QUOTED PASSAGE:
[ClusterLabs] Antw: Re: Pacemaker 2.0.3-rc3 now available

Thu Nov 14 12:09:57 EST 2019

On Thu, 2019-11-14 at 15:22 +0100, Ulrich Windl wrote:
> > > > Jehan-Guillaume de Rorthais <jgdr at dalibo.com> schrieb am
> > > > 14.11.2019 um
> 
> 15:17 in
> Nachricht <20191114151719.6cbf4e38 at firost>:
> > On Wed, 13 Nov 2019 17:30:31 ‑0600
> > Ken Gaillot <kgaillot at redhat.com> wrote:
> > ...
> > > A longstanding pain point in the logs has been improved. Whenever
> > > the
> > > scheduler processes resource history, it logs a warning for any
> > > failures it finds, regardless of whether they are new or old,
> > > which can
> > > confuse anyone reading the logs. Now, the log will contain the
> > > time of
> > > the failure, so it's obvious whether you're seeing the same event
> > > or
> > > not. The log will also contain the exit reason if one was
> > > provided by
> > > the resource agent, for easier troubleshooting.
> > 
> > I've been hurt by this in the past and I was wondering what was the
> > point
> 
> of
> > warning again and again in the logs for past failures during
> > scheduling? 
> > What
> > this information brings to the administrator?

The controller will log an event just once, when it happens.

DATA:

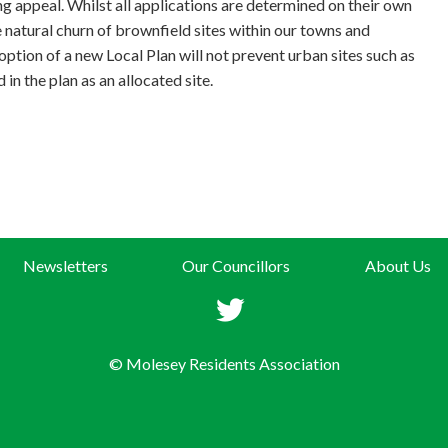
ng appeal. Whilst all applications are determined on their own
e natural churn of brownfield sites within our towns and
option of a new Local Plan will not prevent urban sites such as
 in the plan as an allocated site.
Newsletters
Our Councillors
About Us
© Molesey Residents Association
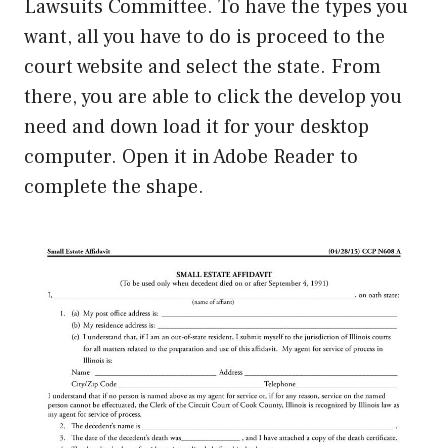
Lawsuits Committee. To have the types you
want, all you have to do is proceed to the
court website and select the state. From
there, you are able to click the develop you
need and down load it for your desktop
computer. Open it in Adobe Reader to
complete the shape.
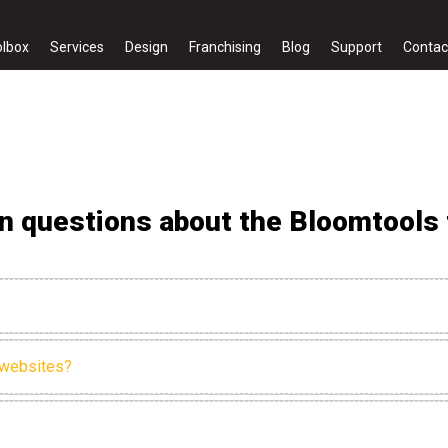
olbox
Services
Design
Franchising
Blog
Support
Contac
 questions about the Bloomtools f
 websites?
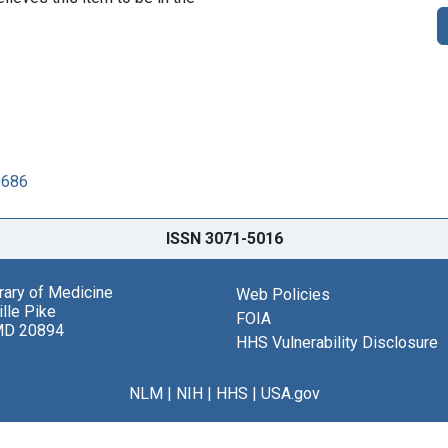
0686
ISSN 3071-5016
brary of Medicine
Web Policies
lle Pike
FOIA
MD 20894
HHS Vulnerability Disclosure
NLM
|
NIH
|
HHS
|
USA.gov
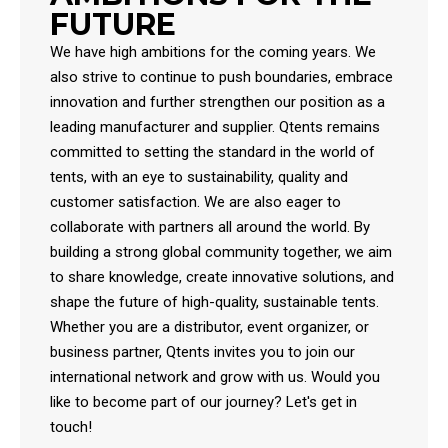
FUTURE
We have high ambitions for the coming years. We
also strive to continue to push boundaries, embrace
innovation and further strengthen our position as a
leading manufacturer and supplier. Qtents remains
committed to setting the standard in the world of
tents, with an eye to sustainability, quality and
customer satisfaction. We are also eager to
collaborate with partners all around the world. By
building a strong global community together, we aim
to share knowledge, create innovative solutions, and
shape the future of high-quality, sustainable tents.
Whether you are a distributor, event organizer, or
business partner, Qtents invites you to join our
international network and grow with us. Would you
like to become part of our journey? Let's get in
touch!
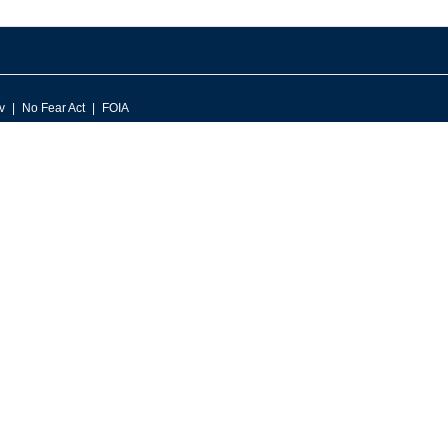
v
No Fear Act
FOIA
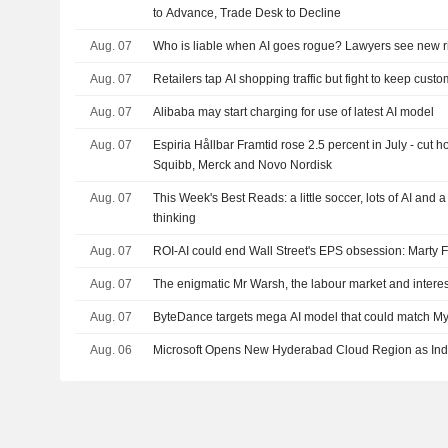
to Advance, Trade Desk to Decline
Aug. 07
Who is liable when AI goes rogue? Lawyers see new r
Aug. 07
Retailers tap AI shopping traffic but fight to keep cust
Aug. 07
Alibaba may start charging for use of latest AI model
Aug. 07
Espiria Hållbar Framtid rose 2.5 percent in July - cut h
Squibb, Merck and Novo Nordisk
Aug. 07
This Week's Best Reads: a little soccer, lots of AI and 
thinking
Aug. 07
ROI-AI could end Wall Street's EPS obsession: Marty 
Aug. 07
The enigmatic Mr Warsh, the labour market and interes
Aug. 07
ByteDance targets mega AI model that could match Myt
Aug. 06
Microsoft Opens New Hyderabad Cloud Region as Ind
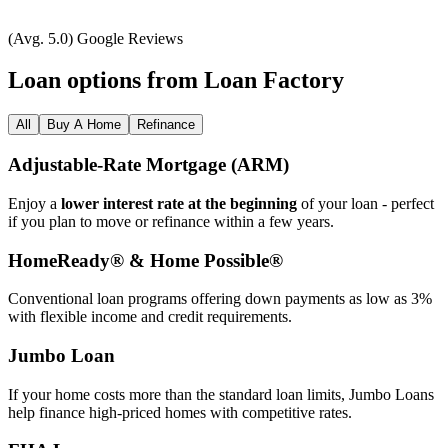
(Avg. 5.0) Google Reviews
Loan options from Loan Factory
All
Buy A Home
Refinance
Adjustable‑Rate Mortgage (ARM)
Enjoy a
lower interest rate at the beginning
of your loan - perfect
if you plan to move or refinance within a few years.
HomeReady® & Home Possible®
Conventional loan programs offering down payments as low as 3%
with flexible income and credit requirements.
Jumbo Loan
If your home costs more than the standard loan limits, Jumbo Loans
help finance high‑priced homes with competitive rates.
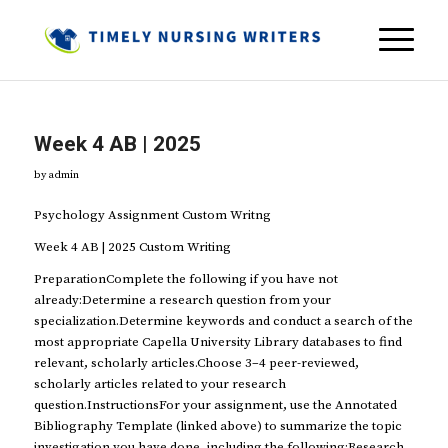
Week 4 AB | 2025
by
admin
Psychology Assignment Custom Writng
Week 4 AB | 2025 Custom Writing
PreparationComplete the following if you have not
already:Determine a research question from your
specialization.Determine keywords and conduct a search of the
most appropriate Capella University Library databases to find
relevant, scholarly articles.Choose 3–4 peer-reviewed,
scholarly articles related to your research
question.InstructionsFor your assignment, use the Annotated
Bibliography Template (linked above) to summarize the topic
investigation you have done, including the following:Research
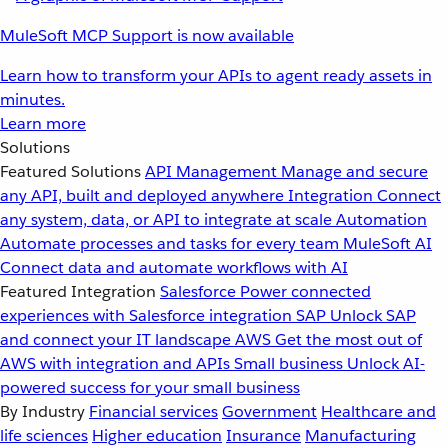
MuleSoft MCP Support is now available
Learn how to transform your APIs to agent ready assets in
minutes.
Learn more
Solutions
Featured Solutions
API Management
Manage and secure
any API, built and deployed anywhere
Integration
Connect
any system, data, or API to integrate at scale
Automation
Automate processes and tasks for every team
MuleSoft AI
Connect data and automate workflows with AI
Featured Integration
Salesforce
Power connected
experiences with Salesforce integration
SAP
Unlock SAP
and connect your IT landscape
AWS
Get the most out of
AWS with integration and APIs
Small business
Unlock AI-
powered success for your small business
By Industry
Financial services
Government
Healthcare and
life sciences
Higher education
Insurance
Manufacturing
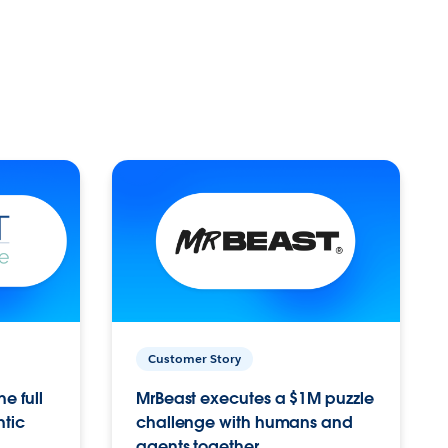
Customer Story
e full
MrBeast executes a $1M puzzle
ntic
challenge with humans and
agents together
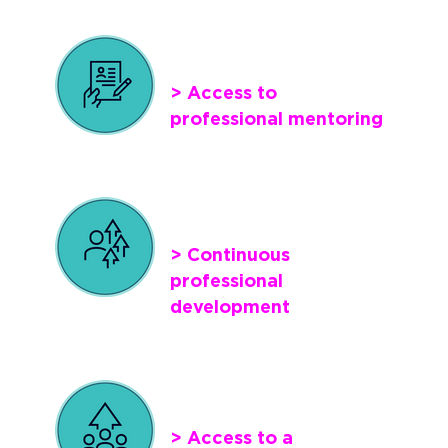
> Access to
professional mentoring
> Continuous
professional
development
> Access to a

WHAT TO DO:
1: Format as a numbered list the part of the listing that opens with the line containing "MuleSoft MCP Support is now available" and closes with the line containing "Featured Integration", including both of those lines and omitting any blank lines.
2: Resume the Pacemaker mailing-list message from the point at which it stops.
The Pacemaker mailing-list message and the listing are unrelated to each other.

TASK-BY-TASK ANSWERS:
1:
1. MuleSoft MCP Support is now available
2. Learn how to transform your APIs to agent ready assets in
3. minutes.
4. Learn more
5. Solutions
6. Featured Solutions
7. API Management
8. Manage and secure
9. any API, built and deployed anywhere
10. Integration
11. Connect
12. any system, data, or API to integrate at scale
13. Automation
14. Automate processes and tasks for every team
15. MuleSoft AI
16. Connect data and automate workflows with AI
17. Featured Integration

2:
The scheduler, on the other hand, uses the entire recorded resource
history to determine the current resource state. Old failures (that
haven't been cleaned) must be taken into account.

Every run of the scheduler is completely independent, so it doesn't
know about any earlier runs or what they logged. Think of it like
Frosty the Snowman saying "Happy Birthday!" every time his hat is put
on. As far as each run is concerned, it is the first time it's seen the
history. This is what allows the DC role to move from node to node, and
the scheduler to be run as a simulation using a saved CIB file.

We could change the wording further if necessary. The previous version
would log something like:

warning: Processing failed monitor of my-rsc on node1: not running

and this latest change will log it like:

warning: Unexpected result (not running: No process state file found)
was recorded for monitor of my-rsc on node1 at Nov 12 19:19:02 2019

I wanted to be explicit about the message being about processing
resource history that may or may not be the first time it's been
processed and logged, but everything I came up with seemed too long for
a log line. Another possibility might be something like:

warning: Using my-rsc history to determine its current state on node1:
Unexpected result (not running: No process state file found) was
recorded for monitor at Nov 12 19:19:02 2019

> > In my humble opinion, any entry in the log file should be about
> > something
> > happening by the time the message appears. And it should appears
> > only once,
> > not
> > repeated again and again for no (appearing) reasons. At least, most
> > of the
> > time. Do I miss something?
> > 
> > I'm sure these historical failure warnings raised by the scheduler
> > have
> 
> been
> > already raised in the past by either the lrm or crm process in most
> > of the
> > cases, aren't them?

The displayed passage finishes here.